Balik lagi dengan perjalanan mudik terakhir saya, benar saja, setelah mengimani ideologi googlemap yang doi pegang teguh itu, kami melewati hamparan sawah yang panjangnya sepanjang kasih sayang ibu. Perkampungan penduduk yang dengan jalan sempit dan jalan padas berbatu. Belum ada setengah jam kami juga harus menyebrangi sungai dengan jembatan gantung yang kalau dilewati suaranya “ gledek, gledek, gledek mribeni kuping”. Lolos dari jembatan gantung kami menemukan jalan yang alhamdulilah aspalnya mulus semulus kulit semangka.
Tidak cukup disitu, selain udara sejuk yang telah kami dapat, kami juga bisa mendapati bau aroma khas pakan dan kotoran ayam yang tertiup angin. Parahnya setelah saya ngomel panjang lebar sambil mukul – mukul punggungnya dari belakang. Masak iya dia bilang “ ini itu bukan aroma tai ayam, tapi brownis bakar”. Tanpa rasa dosa dia bisa – bisanya bilang seperti itu. Ini pencemaran oi, pencemaran udara. Benar – benar bonus yang tak pernah saya dapati jika lewat jalan umum biasanya.
Perjalanan masih panjang jendral. Tapi jalan tembusan ke kota tak kunjung nampak. Kami justru terlilit dalam gang – gang kecil rumah penduduk. Jangan bayangkan jalan ini seperti kompleks cluster milik kalian yang tiap rumahnya tertutup rapat. Ini tu bener – bener jalan sempit depan rumah warga. Tak jarang ban motor kami melewati depan teras warga saat berpapasan dengan kendaraan lain. Yungalaaah. Ngapunten nggih pak bu. Untunglah yang punya rumah tak marah – marah. Sebagai imbalannya saya harus menyapa mereka dengan menundukkan kepala berkali – kali dengan menebar senyum pepsodent. “ monggo pak... monggo buk... nderek langkung nggih mbah, pak dhe, budhe. dll
Bener juga. Selepas kita keluar jalan desa. Perjalanan kami tampak begitu cepat sekali. Eh lho kok tiba – tiba sudah sampai grobogan, bentar lagi sragen, lalu solo. Wah cepet ya. Muah muah muah. Ciuman gombal hadiah buat doi.

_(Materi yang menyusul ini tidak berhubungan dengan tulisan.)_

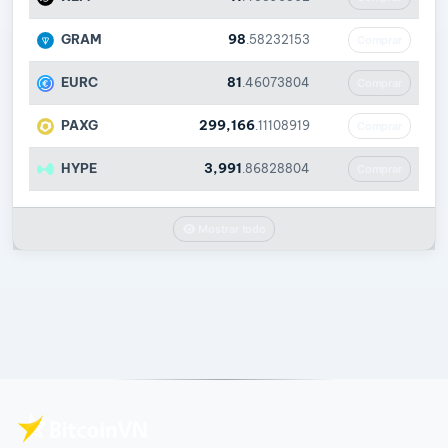
GRAM
98
.58232153
Comprar
EURC
81
.46073804
Comprar
PAXG
299,166
.11108919
Comprar
HYPE
3,991
.86828804
Comprar
Mostrar todo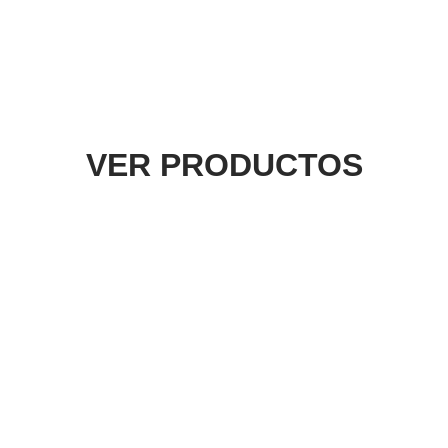
VER PRODUCTOS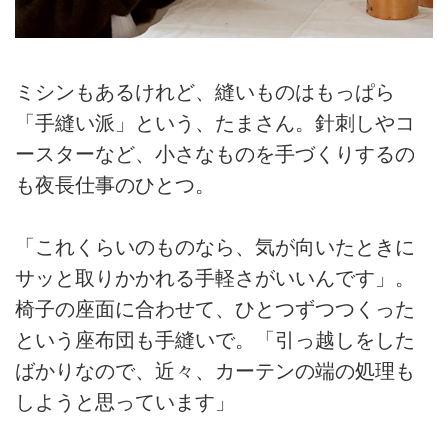
ミシンもあるけれど、縫いものはもっぱら
「手縫い派」という、たまさん。針刺しやコ
ースターなど、小さなものを手づくりするの
も夜長仕事のひとつ。
「これくらいのものなら、気が向いたときに
サッと取りかかれる手軽さがいいんです」。
椅子の座面に合わせて、ひとつずつつくった
という座布団も手縫いで。「引っ越しをした
ばかりなので、近々、カーテンの端の処理も
しようと思っています」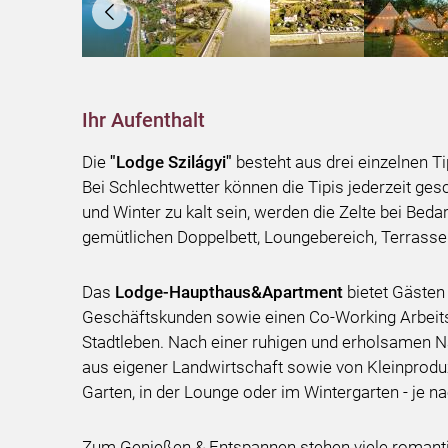
Ihr Aufenthalt
Die
"Lodge Szilágyi"
besteht aus drei einzelnen T
Bei Schlechtwetter können die Tipis jederzeit ge
und Winter zu kalt sein, werden die Zelte bei Beda
gemütlichen Doppelbett, Loungebereich, Terrasse ( 
Das
Lodge-Haupthaus&Apartment
bietet Gästen
Geschäftskunden sowie einen Co-Working Arbeitsp
Stadtleben. Nach einer ruhigen und erholsamen N
aus eigener Landwirtschaft sowie von Kleinproduz
Garten, in der Lounge oder im Wintergarten - je n
Zum Genießen & Entspannen stehen viele romanti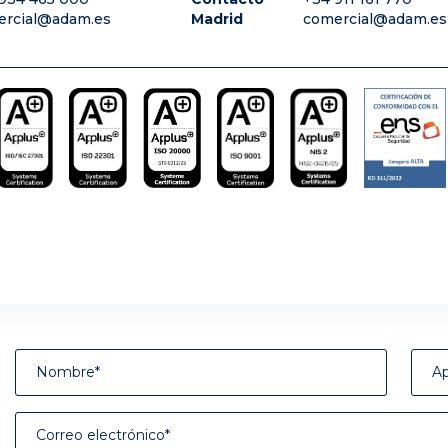
ercial@adam.es
Madrid
comercial@adam.es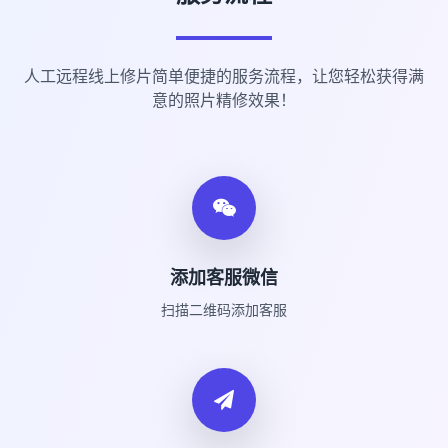
人工远程线上修片简单便捷的服务流程，让您轻松获得满
意的照片精修效果！
添加客服微信
扫描二维码添加客服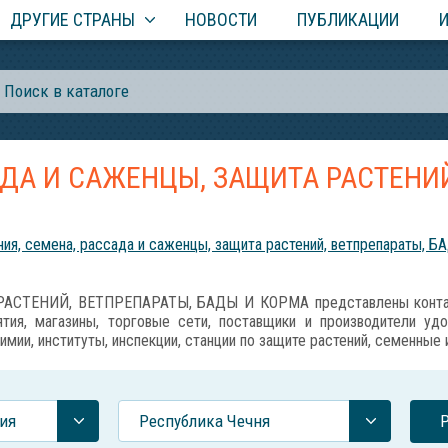
ДРУГИЕ СТРАНЫ
НОВОСТИ
ПУБЛИКАЦИИ
АДА И САЖЕНЦЫ, ЗАЩИТА РАСТЕНИЙ
ия, семена, рассада и саженцы, защита растений, ветпрепараты, Б
АСТЕНИЙ, ВЕТПРЕПАРАТЫ, БАДЫ И КОРМА представлены контакт
тия, магазины, торговые сети, поставщики и производители уд
имии, институты, инспекции, станции по защите растений, семенные
ия
Республика Чечня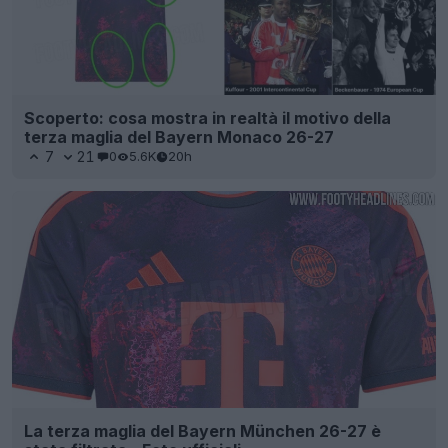
Scoperto: cosa mostra in realtà il motivo della
terza maglia del Bayern Monaco 26-27
7
21
0
5.6K
20h
La terza maglia del Bayern München 26-27 è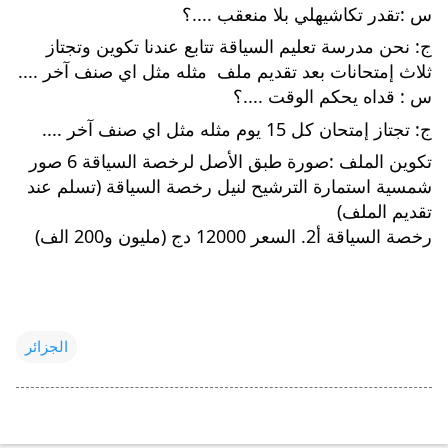
س :تقدر تكاشيهلي بلا منعقب ....؟
ج: نحن مدرسة تعليم السياقة تتابع عندنا تكوين وتجتاز 
ثلاث إمتحانات بعد تقديم ملف  مثله مثل اي صنف آخر ....
س : قداه يحكم الوقت ....؟
ج: تجتاز إمتحان كل 15 يوم مثله مثل اي صنف آخر ....
تكوين الملف :صورة طبق الأصل لرخصة السياقة 6 صور 
شمسية استمارة الترشيح لنيل رخصة السياقة (تسلم عند 
تقديم الملف)
رخصة السياقة أ2. السعر 12000 دج (مليون و200 الف)
الجزائر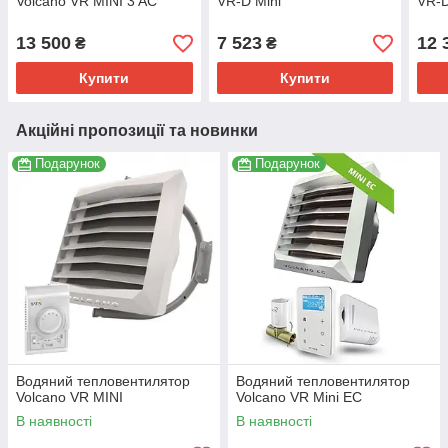
Volcano VR MINI 3 AC
VR-D Mini
VR-
13 500
7 523
12 
₴
₴
Купити
Купити
Акційні пропозиції та новинки
Подарунок
Подарунок
Водяний тепловентилятор
Водяний тепловентилятор
Volcano VR MINI
Volcano VR Mini EC
В наявності
В наявності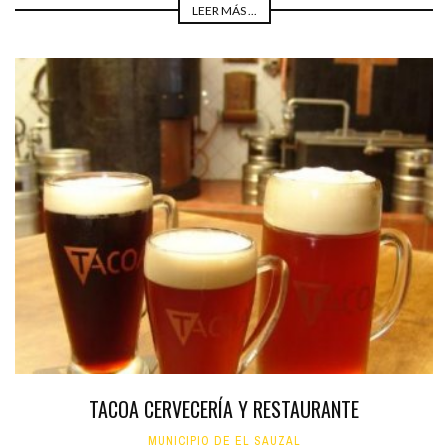
LEER MÁS ...
TACOA CERVECERÍA Y RESTAURANTE
MUNICIPIO DE EL SAUZAL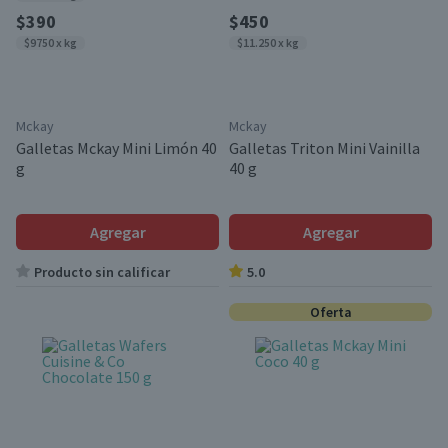
$390
$450
$9750 x kg
$11.250 x kg
Mckay
Mckay
Galletas Mckay Mini Limón 40
Galletas Triton Mini Vainilla
g
40 g
Agregar
Agregar
Producto sin calificar
5.0
Oferta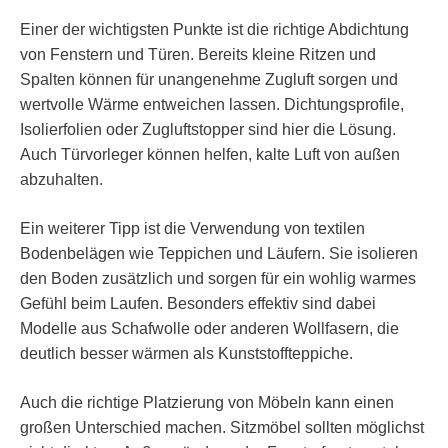
Einer der wichtigsten Punkte ist die richtige Abdichtung
von Fenstern und Türen. Bereits kleine Ritzen und
Spalten können für unangenehme Zugluft sorgen und
wertvolle Wärme entweichen lassen. Dichtungsprofile,
Isolierfolien oder Zugluftstopper sind hier die Lösung.
Auch Türvorleger können helfen, kalte Luft von außen
abzuhalten.
Ein weiterer Tipp ist die Verwendung von textilen
Bodenbelägen wie Teppichen und Läufern. Sie isolieren
den Boden zusätzlich und sorgen für ein wohlig warmes
Gefühl beim Laufen. Besonders effektiv sind dabei
Modelle aus Schafwolle oder anderen Wollfasern, die
deutlich besser wärmen als Kunststoffteppiche.
Auch die richtige Platzierung von Möbeln kann einen
großen Unterschied machen. Sitzmöbel sollten möglichst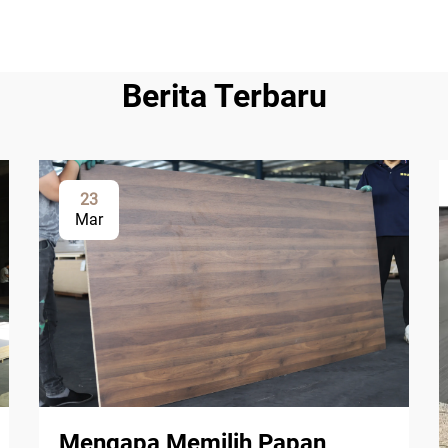
Berita Terbaru
23
Mar
Mengapa Memilih Papan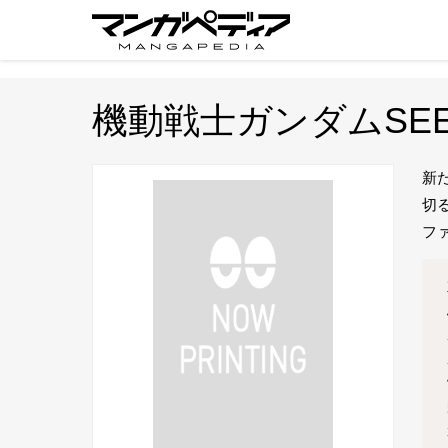
機動戦士ガンダムSE
新
切
フ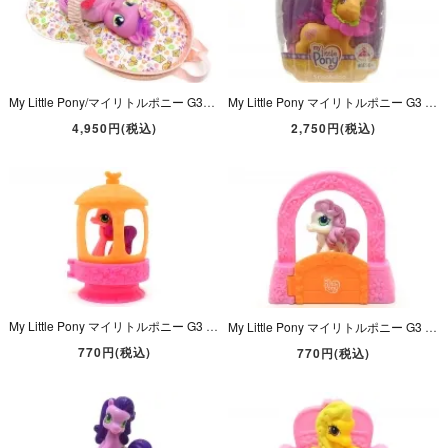
My Little Pony/マイリトルポニー G3・So Soft Newborn Play-N-Carry Skywishes/スカイウィッシェズ・トーキングぬいぐるみ・バッグ付き・2006年
My Little Pony マイリトルポニー G3 Scootaloo ハロウィーン 【パッケージ入り】
4,950円(税込)
2,750円(税込)
My Little Pony マイリトルポニー G3 McDonalds Happy Meal マクドナルド ミールトイ 2007年 Skywishes スカイウィッシィーズ ピンク 台座付き
My Little Pony マイリトルポニー G3 McDonalds Happy Meal マクドナルド ミールトイ 2007年 Desert Rose デザートローズ ホワイト ゲート付き
770円(税込)
770円(税込)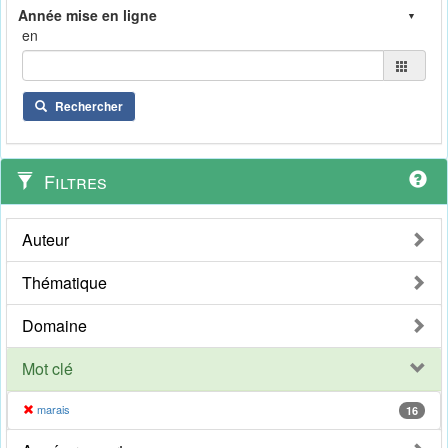
en
Rechercher
Filtres
Auteur
Thématique
Domaine
Mot clé
marais
16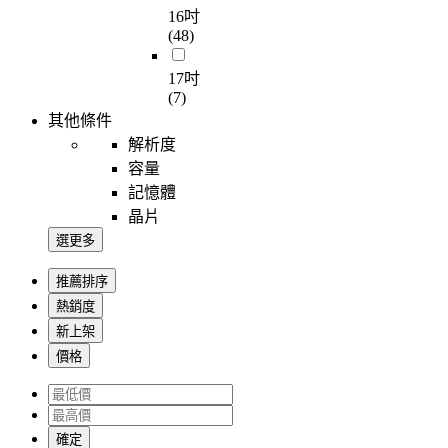
16吋
(48)
17吋
(7)
其他條件
解析度
容量
記憶體
晶片
選更多
推薦排序
熱銷度
新上架
價格
確定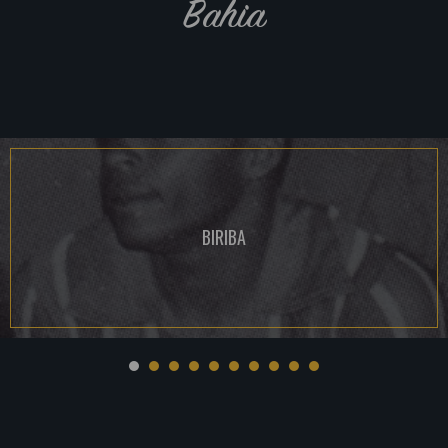
Bahia
BIRIBA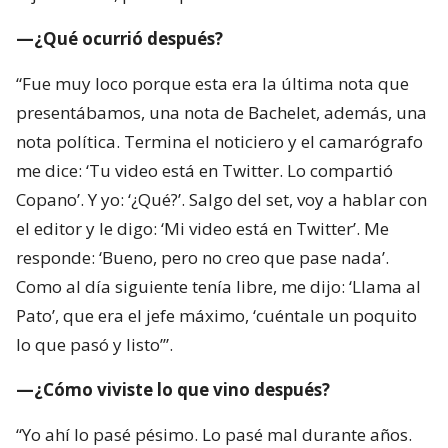
—¿Qué ocurrió después?
“Fue muy loco porque esta era la última nota que
presentábamos, una nota de Bachelet, además, una
nota política. Termina el noticiero y el camarógrafo
me dice: ‘Tu video está en Twitter. Lo compartió
Copano’. Y yo: ‘¿Qué?’. Salgo del set, voy a hablar con
el editor y le digo: ‘Mi video está en Twitter’. Me
responde: ‘Bueno, pero no creo que pase nada’.
Como al día siguiente tenía libre, me dijo: ‘Llama al
Pato’, que era el jefe máximo, ‘cuéntale un poquito
lo que pasó y listo’”.
—¿Cómo viviste lo que vino después?
“Yo ahí lo pasé pésimo. Lo pasé mal durante años.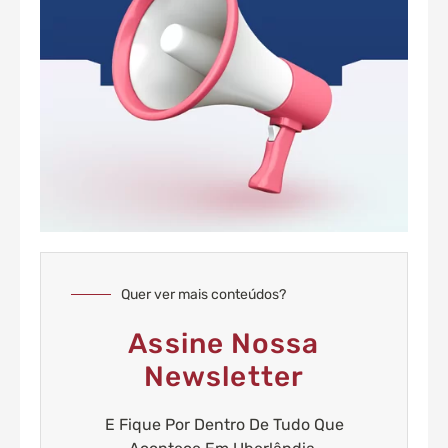
Quer ver mais conteúdos?
Assine Nossa
Newsletter
E Fique Por Dentro De Tudo Que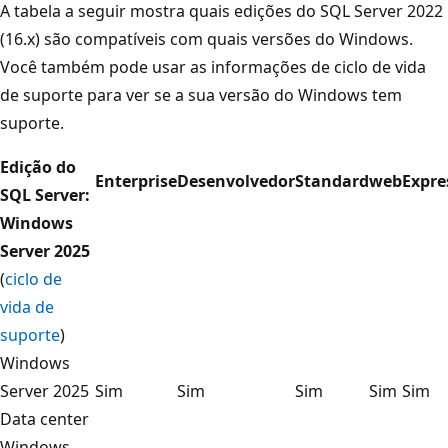
A tabela a seguir mostra quais edições do SQL Server 2022
(16.x) são compatíveis com quais versões do Windows.
Você também pode usar as informações de ciclo de vida
de suporte para ver se a sua versão do Windows tem
suporte.
Edição do
Enterprise
Desenvolvedor
Standard
web
Expre
SQL Server:
Windows
Server 2025
(
ciclo de
vida de
suporte
)
Windows
Server 2025
Sim
Sim
Sim
Sim
Sim
Data center
Windows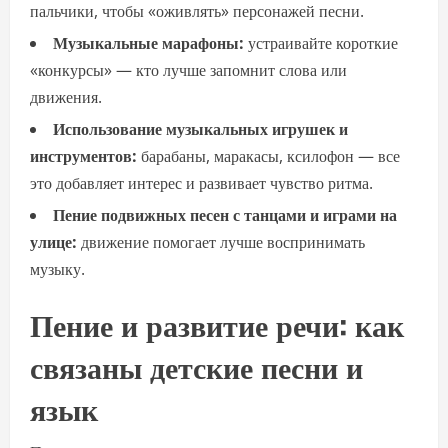
пальчики, чтобы «оживлять» персонажей песни.
Музыкальные марафоны:
устраивайте короткие
«конкурсы» — кто лучше запомнит слова или
движения.
Использование музыкальных игрушек и
инструментов:
барабаны, маракасы, ксилофон — все
это добавляет интерес и развивает чувство ритма.
Пение подвижных песен с танцами и играми на
улице:
движение помогает лучше воспринимать
музыку.
Пение и развитие речи: как
связаны детские песни и
язык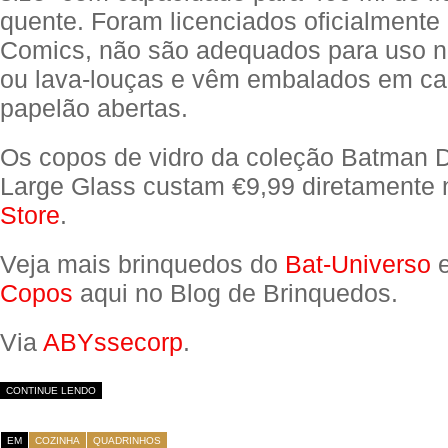
quente. Foram licenciados oficialmente
Comics, não são adequados para uso n
ou lava-louças e vêm embalados em ca
papelão abertas.
Os copos de vidro da coleção Batman
Large Glass custam €9,99 diretamente
Store
.
Veja mais brinquedos do
Bat-Universo
e
Copos
aqui no Blog de Brinquedos.
Via
ABYssecorp
.
CONTINUE LENDO
EM
COZINHA
QUADRINHOS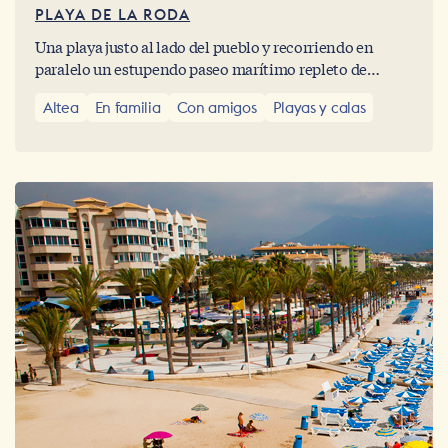
PLAYA DE LA RODA
Una playa justo al lado del pueblo y recorriendo en
paralelo un estupendo paseo marítimo repleto de
buenos restaurante y heladerías.
Altea
En familia
Con amigos
Playas y calas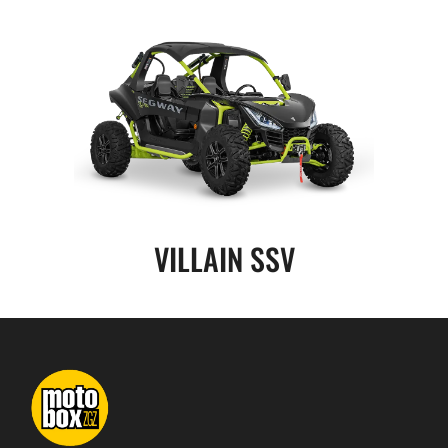
VILLAIN SSV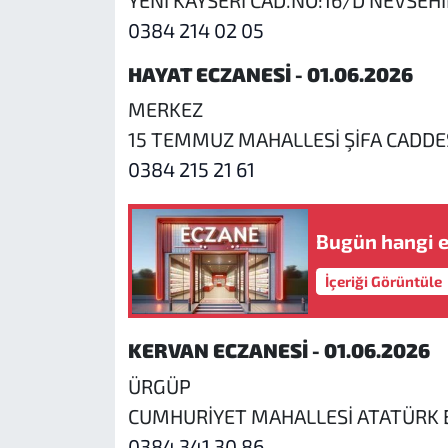
0384 214 02 05
HAYAT ECZANESİ - 01.06.2026
MERKEZ
15 TEMMUZ MAHALLESİ ŞİFA CADDE
0384 215 21 61
Bugün hangi e
İçeriği Görüntüle
KERVAN ECZANESİ - 01.06.2026
ÜRGÜP
CUMHURİYET MAHALLESİ ATATÜRK B
0384 341 30 86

Jadi buat kalian jangan suudzon dulu kalau ada seseorang yang menyodorkan petunjuk gugelmep saat melakukan perjalanan. Mengimani logikanya itu nggak buruk – buruk amat kok. Acapkali kamu akan dibuat emjing dan terheran – heran dengan kecepatan waktu yang diakselerasi 3 kali lipat.